Indeed, the nomination speech that New York Rep. Elise Stefanik gave for Johnson was pure red meat for the party. She accused the left of wanting to stop paying for police, being weak on defense and undermining the values of the nation. She railed against President Joe Biden’s “radical, failed, far-left Democrat policies” on energy and warned that the government had been “illegally weaponized” against “we the people.”
For comparison, Speaker Tip O’Neill in 1984 condemned as the “lowest thing” he had seen in his career in Congress the attacks on the patriotism of Democrats leveled by then-Georgia Rep. Newt Gingrich and his allies on televised House proceedings when Democrats weren’t present to respond. That was child’s play compared to Stefanik’s words.
On almost every issue, Johnson is hard right. He has been a staunch opponent of same-sex marriage. He has been at the forefront of opposing reproductive rights. He opposed funding for Ukraine. He wants to deregulate the economy, cut taxes and deny the very real problems facing our climate. He supported “expunging” former President Donald Trump’s second impeachment and has questioned the Justice Department for how it has handled investigations into Hunter Biden.
Most importantly, Johnson was at the center of the effort to overturn the 2020 election, something that in other times would have been immediately disqualifying for holding office let alone being speaker. Within the House itself, he was one of the point persons working with the Trump administration to subvert the decision of American voters by standing against certifying the 2020 results and helping create the legal strategy that was the basis for Trump’s attempted overthrow. In particular, he helped to round up support for a legal brief behind a lawsuit in Texas that would have thrown out the election results in four battle ground states where Biden was victorious.

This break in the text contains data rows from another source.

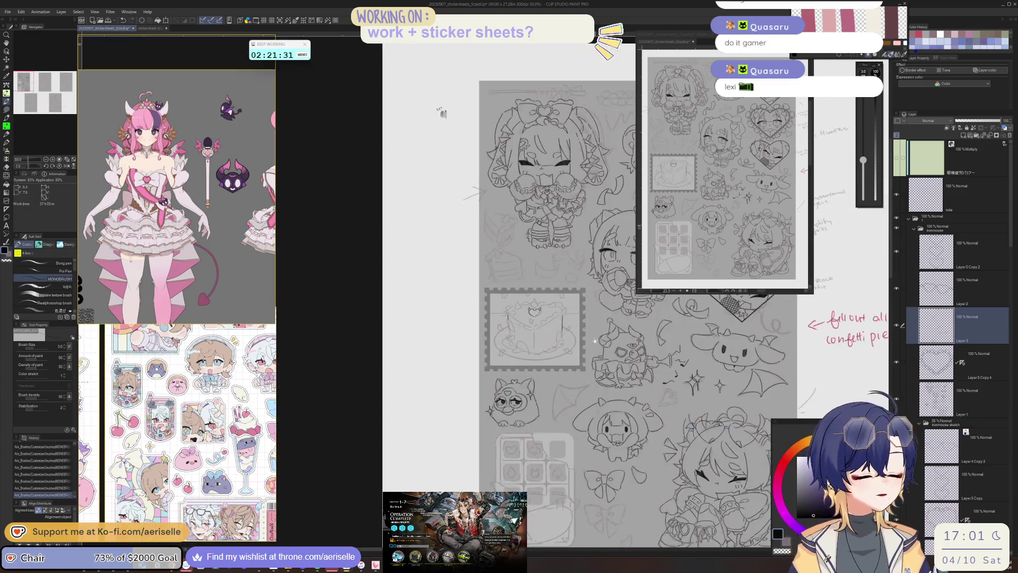
- Reshape the top heart by undoing strokes and erasing part of its right lobe
scroll(482, 326, "up", 4)
key("ctrl+z")
key("ctrl+z")
key("e")
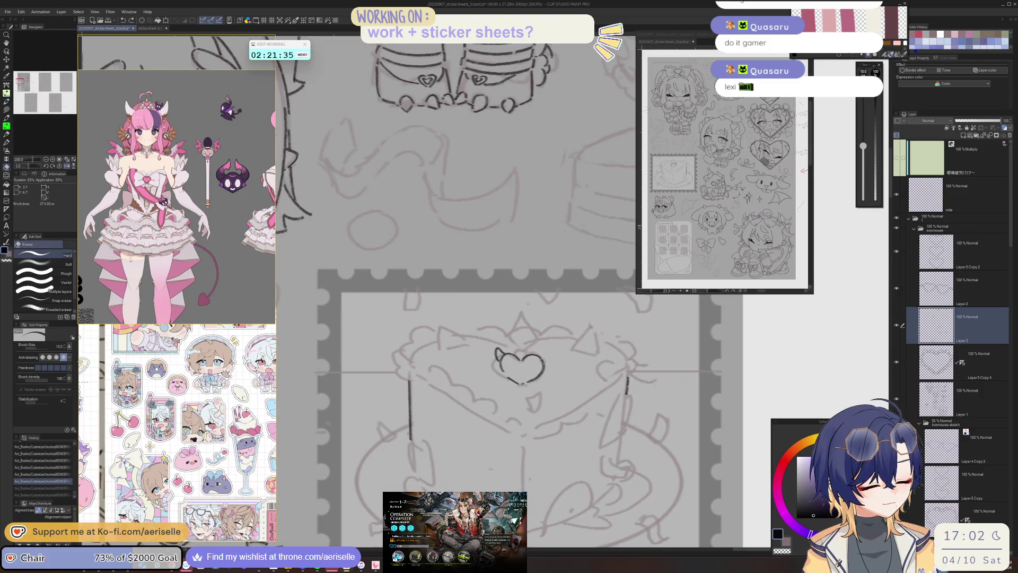
mouse_move(540, 355)
left_mouse_down()
mouse_move(528, 381)
mouse_move(547, 363)
left_mouse_up()
key("p")
key("h")
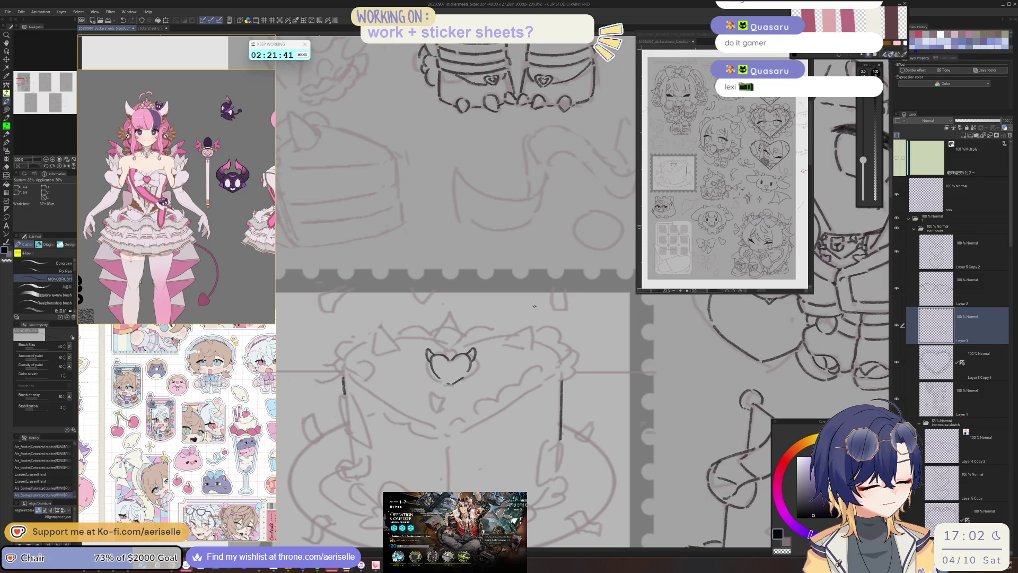
mouse_move(514, 321)
left_mouse_down()
mouse_move(508, 343)
mouse_move(531, 339)
mouse_move(526, 352)
left_mouse_up()
- Ink the cake's left horn and a curve beside it
mouse_move(387, 317)
left_mouse_down()
mouse_move(373, 350)
mouse_move(399, 345)
mouse_move(394, 355)
left_mouse_up()
key("ctrl+minus")
key("ctrl+minus")
left_click_drag(613, 407, 655, 372)
key("ctrl+plus")
key("ctrl+plus")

As Florida Rep. Matt Gaetz, who helped orchestrate McCarthy’s ouster, told Steve Bannon on a recent “War Room” podcast: “If you don’t think that moving from Kevin McCarthy to MAGA Mike Johnson shows the ascendance of this movement and where the power in the Republican Party lies, then you’re not paying attention.”

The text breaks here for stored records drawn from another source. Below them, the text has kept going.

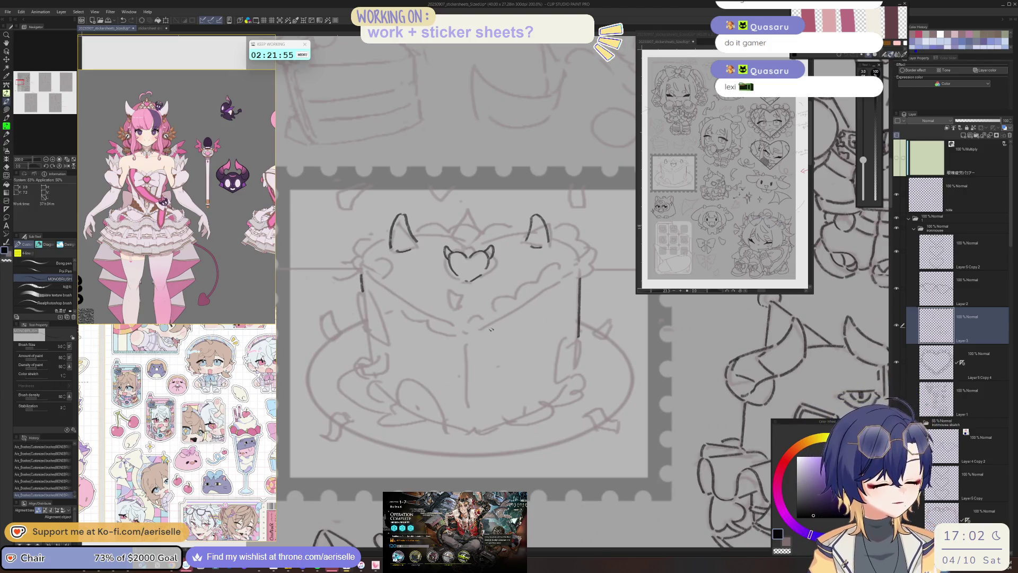
scroll(594, 261, "up", 3)
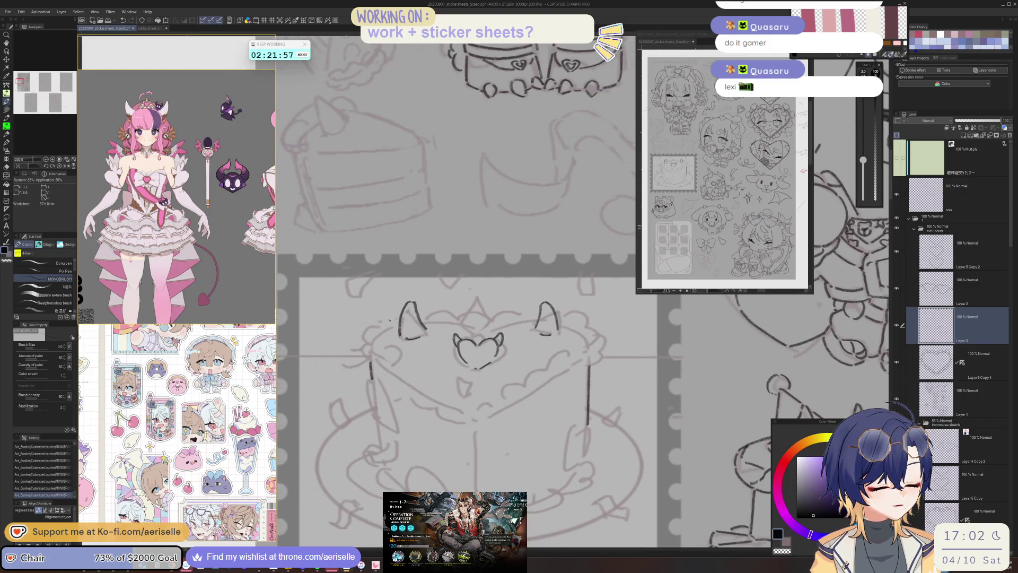
mouse_move(393, 314)
left_mouse_down()
mouse_move(367, 340)
mouse_move(377, 362)
mouse_move(421, 336)
mouse_move(404, 347)
mouse_move(456, 381)
mouse_move(432, 367)
left_mouse_up()
- Ink a short frosting stroke, cleaning stray marks with the eraser
key("e")
key("p")
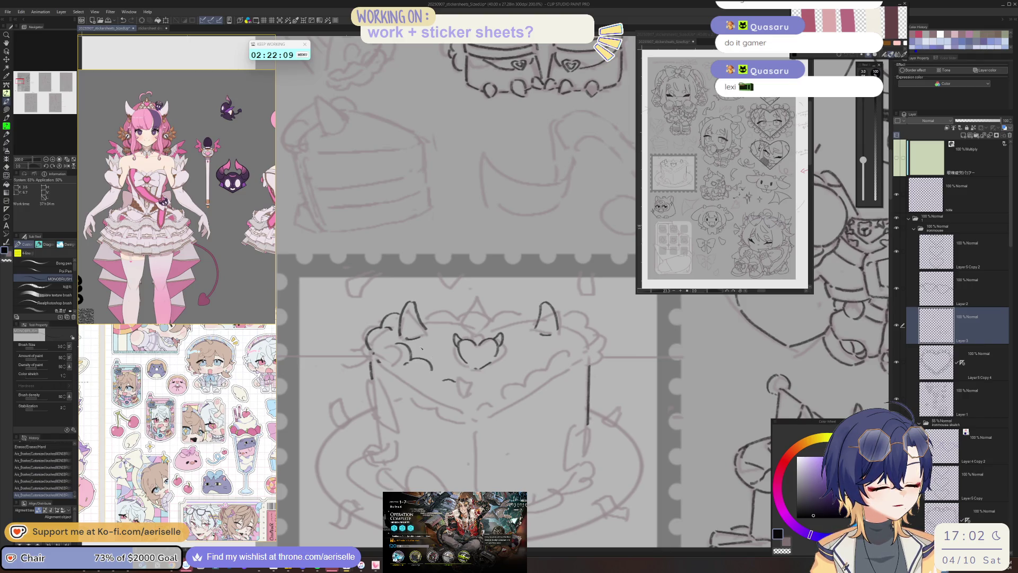
key("e")
key("p")
key("e")
key("p")
left_click_drag(427, 366, 472, 392)
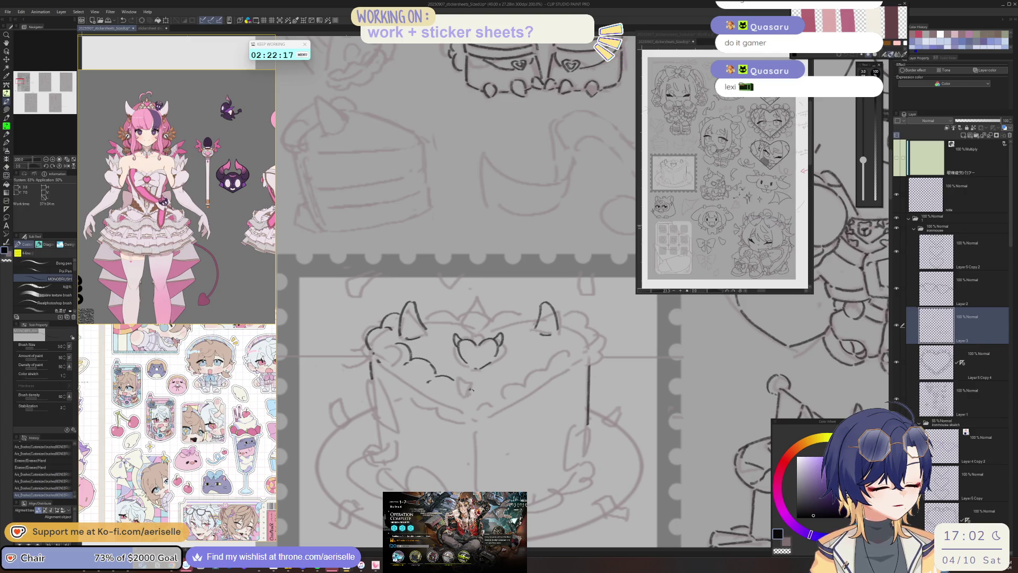
key("ctrl+z")
- Try wavy frosting segments along the rim, undoing the unwanted attempts
mouse_move(453, 396)
left_mouse_down()
mouse_move(497, 406)
mouse_move(492, 393)
left_mouse_up()
key("ctrl+z")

Taking one more step in the enshrinement of MAGA, Johnson on Wednesday won with the support of many so-called “moderate” Republicans who had been more comfortable with McCarthy at the top. These Republicans made a practical decision, no doubt fueled in part by sheer exhaustion, that it was better to settle on someone that to let this uncertainty continue.
This logic has driven many Republicans to capitulate to their more extreme colleagues over the decades, from the time in 1989 when Maine Sen. Olympia Snowe voted for Newt Gingrich to be minority whip because his aggressive style offered the party the best path to majority power (which they had not held since 1954) to the continued concessions of Trump opponents such as Utah Sen. Mitt Romney. As McKay Coppins documents in his new book, “Romney: A Reckoning,” Romney kept agreeing to live with Trumpism despite his understanding of the dangers that entailed, reportedly thinking he could contain the extremes as he worked to protect his party. He was wrong.

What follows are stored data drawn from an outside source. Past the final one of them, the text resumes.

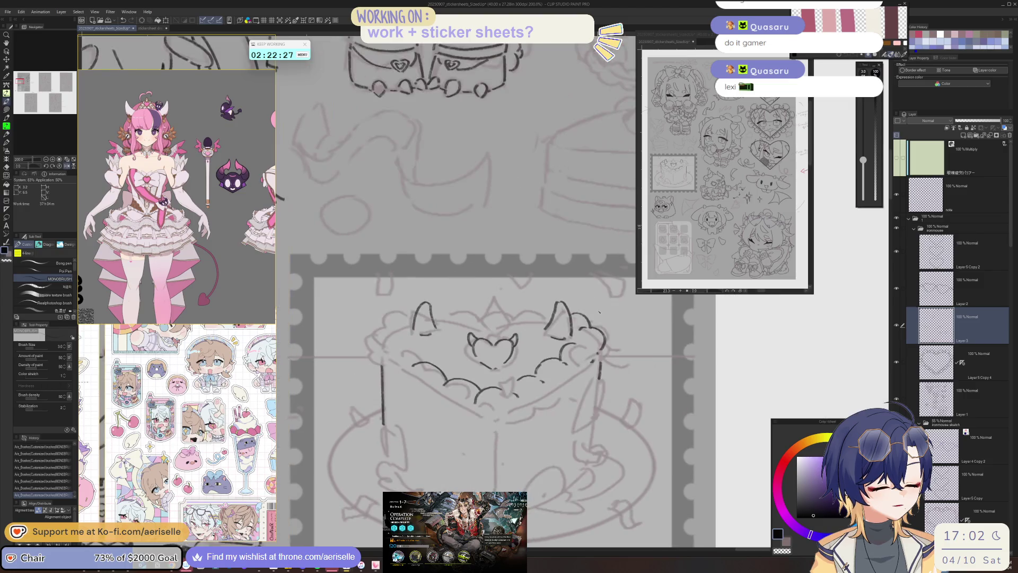
key("ctrl+z")
key("ctrl+z")
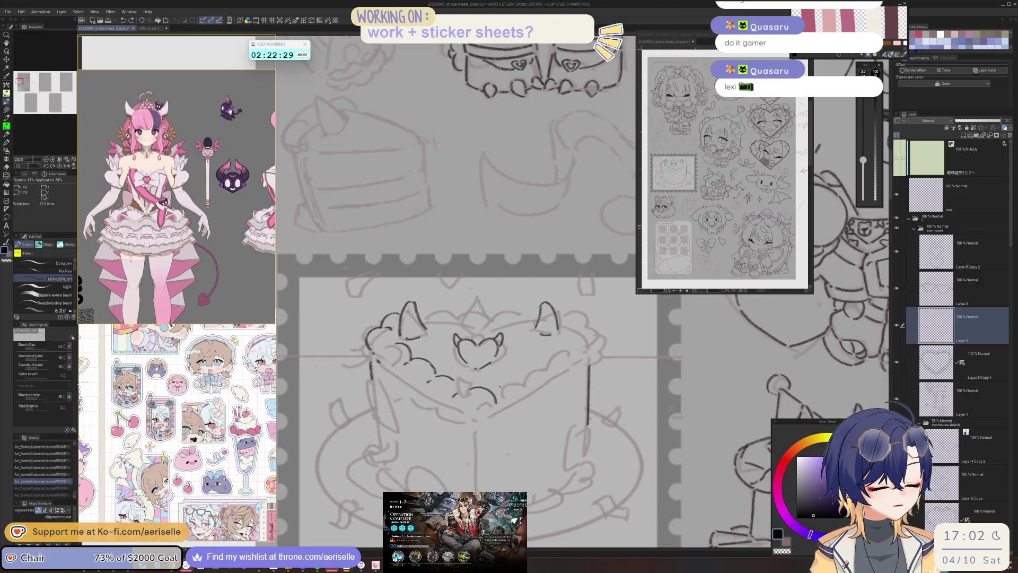
left_click_drag(490, 389, 513, 378)
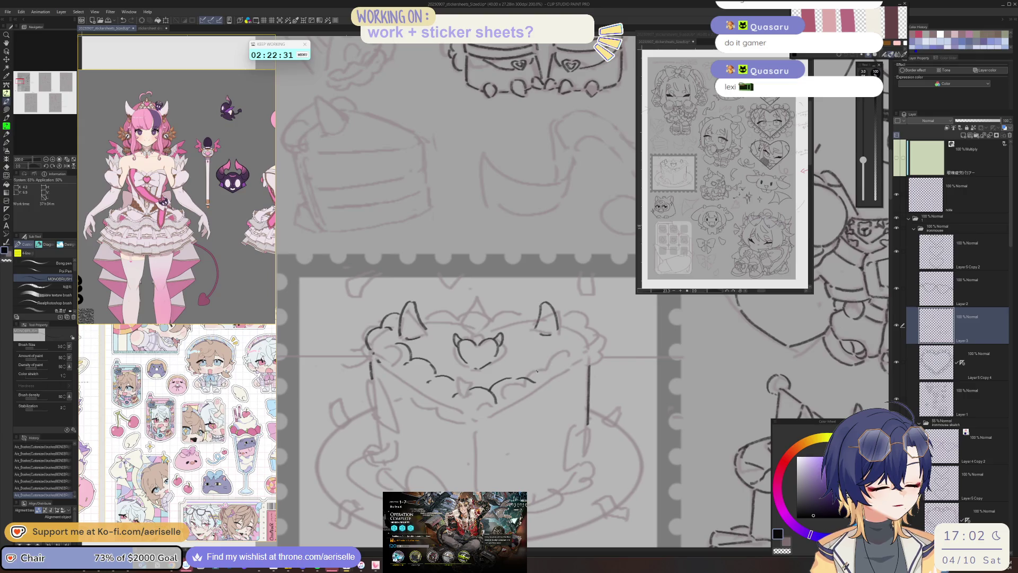
key("ctrl+z")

Whether GOP members voted for Johnson as a result of practical or ideological considerations, the Republicans are now on the same page. The #NeverTrump contingent is irrelevant at best, or even an illusion. The reason that Trump is by far the lead contender for the 2024 Republican presidential nomination is because he is perfectly aligned with the most energetic part of the modern GOP — and the election of Johnson as speaker of the House proves the point.
Democrats have some big decisions ahead. The distance between what Johnson and the House Republicans will push for after agreeing to an expected continuing resolution to keep the government open for a few months will be hugely different from the concessions Democrats can accept. From assistance to Ukraine to funding for basic social safety programs, the two parties will be very far apart. To keep government functioning while protecting core programs that have been created since the New Deal, Democrats will have to choose whether to make massive concessions to their opposition that will no doubt leave voters feeling dispirited when the next election rolls around.